Seit einem Jahr sitze «Carlos» alleine in einer pinkfarbenen Arrestzelle. Er sei an den Füssen gefesselt worden, habe keine Unterwäsche tragen und sich nicht duschen dürfen und auf dem Boden schlafen müssen. Und er habe Wasser und Brot erhalten.

Der Anwalt forderte ein «Ende der Härte», denn das mache alles nur noch viel schlimmer. «Carlos» habe in den Kampfmodus geschaltet und das Vertrauen in den Justiz-Apparat verloren. Eigentlich sei «Carlos» ein anständiger Mensch, eine Verwahrung unverhältnismässig.

Der Anwalt verglich seinen Mandanten mit einem Hund, der wegen schlechter Behandlung zubeisse.

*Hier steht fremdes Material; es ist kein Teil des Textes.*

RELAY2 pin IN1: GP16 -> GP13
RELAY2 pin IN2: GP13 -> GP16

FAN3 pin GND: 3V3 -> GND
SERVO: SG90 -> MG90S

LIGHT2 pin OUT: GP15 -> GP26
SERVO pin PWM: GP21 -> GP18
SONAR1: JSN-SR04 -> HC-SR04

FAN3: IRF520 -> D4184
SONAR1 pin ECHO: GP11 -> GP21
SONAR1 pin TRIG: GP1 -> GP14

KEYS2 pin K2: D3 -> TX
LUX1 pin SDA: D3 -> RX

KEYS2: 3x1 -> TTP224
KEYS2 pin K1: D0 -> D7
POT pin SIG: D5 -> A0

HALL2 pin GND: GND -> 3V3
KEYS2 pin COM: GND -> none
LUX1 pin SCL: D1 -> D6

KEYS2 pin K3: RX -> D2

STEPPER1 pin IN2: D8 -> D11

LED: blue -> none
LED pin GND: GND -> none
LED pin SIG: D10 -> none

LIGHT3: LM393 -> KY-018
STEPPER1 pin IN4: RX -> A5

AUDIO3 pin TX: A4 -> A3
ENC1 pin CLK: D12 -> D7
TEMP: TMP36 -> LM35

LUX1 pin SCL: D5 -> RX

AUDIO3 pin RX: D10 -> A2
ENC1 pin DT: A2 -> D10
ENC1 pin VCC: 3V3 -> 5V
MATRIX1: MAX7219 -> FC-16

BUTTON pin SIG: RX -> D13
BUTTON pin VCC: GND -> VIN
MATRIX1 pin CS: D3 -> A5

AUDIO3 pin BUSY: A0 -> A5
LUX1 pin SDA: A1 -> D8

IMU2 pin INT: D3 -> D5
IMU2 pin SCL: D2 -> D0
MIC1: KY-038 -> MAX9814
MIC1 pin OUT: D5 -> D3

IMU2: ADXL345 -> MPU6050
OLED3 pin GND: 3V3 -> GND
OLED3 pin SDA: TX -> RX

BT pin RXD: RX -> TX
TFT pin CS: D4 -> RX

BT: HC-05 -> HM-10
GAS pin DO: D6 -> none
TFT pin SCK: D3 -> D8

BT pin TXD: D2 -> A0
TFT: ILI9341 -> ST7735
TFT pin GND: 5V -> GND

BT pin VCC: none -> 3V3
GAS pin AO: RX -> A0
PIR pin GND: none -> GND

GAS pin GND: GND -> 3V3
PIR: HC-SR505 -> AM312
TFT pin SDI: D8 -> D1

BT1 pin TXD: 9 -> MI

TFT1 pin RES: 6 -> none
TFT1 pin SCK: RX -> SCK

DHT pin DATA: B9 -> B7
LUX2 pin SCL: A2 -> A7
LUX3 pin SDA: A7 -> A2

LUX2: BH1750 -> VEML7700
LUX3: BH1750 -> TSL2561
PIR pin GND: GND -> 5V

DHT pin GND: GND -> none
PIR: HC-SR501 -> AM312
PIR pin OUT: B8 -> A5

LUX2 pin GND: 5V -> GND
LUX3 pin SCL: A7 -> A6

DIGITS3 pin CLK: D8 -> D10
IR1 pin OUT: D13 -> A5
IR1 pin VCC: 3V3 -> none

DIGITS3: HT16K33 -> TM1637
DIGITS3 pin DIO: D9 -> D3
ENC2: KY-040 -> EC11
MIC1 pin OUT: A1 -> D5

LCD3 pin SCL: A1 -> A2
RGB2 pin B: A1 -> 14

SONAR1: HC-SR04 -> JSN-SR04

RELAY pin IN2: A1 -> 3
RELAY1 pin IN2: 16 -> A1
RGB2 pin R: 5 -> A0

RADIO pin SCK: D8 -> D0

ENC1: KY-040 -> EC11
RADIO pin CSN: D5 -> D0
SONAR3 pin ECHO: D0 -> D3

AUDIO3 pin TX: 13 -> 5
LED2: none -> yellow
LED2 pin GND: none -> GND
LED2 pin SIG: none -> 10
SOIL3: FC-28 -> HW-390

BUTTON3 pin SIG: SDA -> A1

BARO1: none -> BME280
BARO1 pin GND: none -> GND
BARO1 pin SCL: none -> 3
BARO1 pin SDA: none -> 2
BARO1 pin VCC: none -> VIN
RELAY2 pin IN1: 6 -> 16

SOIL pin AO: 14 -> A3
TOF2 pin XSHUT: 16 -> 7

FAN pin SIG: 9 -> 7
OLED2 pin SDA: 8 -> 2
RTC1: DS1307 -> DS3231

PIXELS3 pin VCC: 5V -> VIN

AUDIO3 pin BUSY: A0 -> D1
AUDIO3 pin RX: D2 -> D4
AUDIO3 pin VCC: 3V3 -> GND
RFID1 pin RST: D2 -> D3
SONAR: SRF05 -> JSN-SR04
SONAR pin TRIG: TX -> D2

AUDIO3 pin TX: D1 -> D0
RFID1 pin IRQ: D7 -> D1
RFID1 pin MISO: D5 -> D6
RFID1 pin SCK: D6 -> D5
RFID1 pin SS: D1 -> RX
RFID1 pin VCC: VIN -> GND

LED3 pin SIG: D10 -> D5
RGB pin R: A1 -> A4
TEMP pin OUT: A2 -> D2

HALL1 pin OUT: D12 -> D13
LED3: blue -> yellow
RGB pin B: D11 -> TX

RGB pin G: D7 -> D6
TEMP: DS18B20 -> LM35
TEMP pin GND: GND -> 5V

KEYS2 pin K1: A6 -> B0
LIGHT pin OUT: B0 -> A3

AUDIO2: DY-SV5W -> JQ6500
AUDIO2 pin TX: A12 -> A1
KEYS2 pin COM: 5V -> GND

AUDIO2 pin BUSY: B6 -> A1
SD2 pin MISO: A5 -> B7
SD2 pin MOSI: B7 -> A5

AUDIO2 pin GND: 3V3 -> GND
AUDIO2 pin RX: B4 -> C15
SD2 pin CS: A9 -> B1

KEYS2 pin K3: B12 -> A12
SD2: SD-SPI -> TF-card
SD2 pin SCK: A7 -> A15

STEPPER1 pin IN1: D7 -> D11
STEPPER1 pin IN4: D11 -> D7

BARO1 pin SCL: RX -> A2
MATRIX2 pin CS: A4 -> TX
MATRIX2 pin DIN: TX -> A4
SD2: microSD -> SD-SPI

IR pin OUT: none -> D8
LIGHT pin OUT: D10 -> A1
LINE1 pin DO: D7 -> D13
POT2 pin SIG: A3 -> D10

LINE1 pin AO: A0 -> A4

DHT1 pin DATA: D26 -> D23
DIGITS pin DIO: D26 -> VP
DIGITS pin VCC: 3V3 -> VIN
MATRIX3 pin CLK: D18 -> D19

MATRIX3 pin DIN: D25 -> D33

Statt einer Verwahrung forderte der Anwalt lediglich eine «angemessene» Freiheitsstrafe wegen Sachbeschädigung, Drohung und Beschimpfung.

Diese habe er mittlerweile ohnehin abgesessen. Deshalb sei der 24-Jährige sofort zu entlassen. Dann könne er endlich seinen Traum verfolgen, ein erfolgreicher Boxer zu werden.

«Carlos» müsse eine Chance erhalten, sich in Freiheit zu bewähren. Dies könne funktionieren, wie vor Jahren beim «Sondersetting» mit Thaibox-Unterricht, zeigte sich der Anwalt überzeugt.

Auch Oberrichterin Marianne Heer weiss im Interview mit «Watson» mögliche Alternativen: Schliesslich sei ihres Wissens nach nie versucht worden, «Carlos» «im Rahmen einer stationären Massnahme richtig zu therapieren. Ein gescheiterter Behandlungsversuch ist aber bis vor Kurzem beim Bundesgericht noch Voraussetzung gewesen dafür, dass man überhaupt jemanden verwahren konnte. «Leider hat das Bundesgericht diese langjährige konstante Praxis aufgehoben.»

Polizisten mit Musik erwartet

Das erste Mal mit der Justiz in Konflikt geriet «Carlos» im Alter von nur zehn Jahren, weil er im Verdacht stand, einen Brand gelegt zu haben. Dabei wurde der Knabe auch in Handschellen gelegt. Die Vorwürfe lösten sich jedoch in Luft auf.

Der Prozess am Mittwoch fand ohne Hauptdarsteller statt, weil sich dieser weigerte, aus der Zelle zu kommen. Als «Carlos» abgeholt werden sollte, begrüsste er die Polizisten mit lauter Musik und erhobenen Fäusten. Dann legte er sich hin und bewegte sich nicht mehr.

Der Druck, der auf dem Gericht lastet, sei aufgrund der öffentlichen Berichterstattung zwar sehr gross, so Marianne Heer. «Ich erwarte allerdings von einem Gericht, dass es diesem Druck standhalten kann, das gehört zu unserem Job. Wir müssen uns weiterhin objektiv verhalten. Es ist aber unter Umständen äusserst anspruchsvoll», so die Richterin.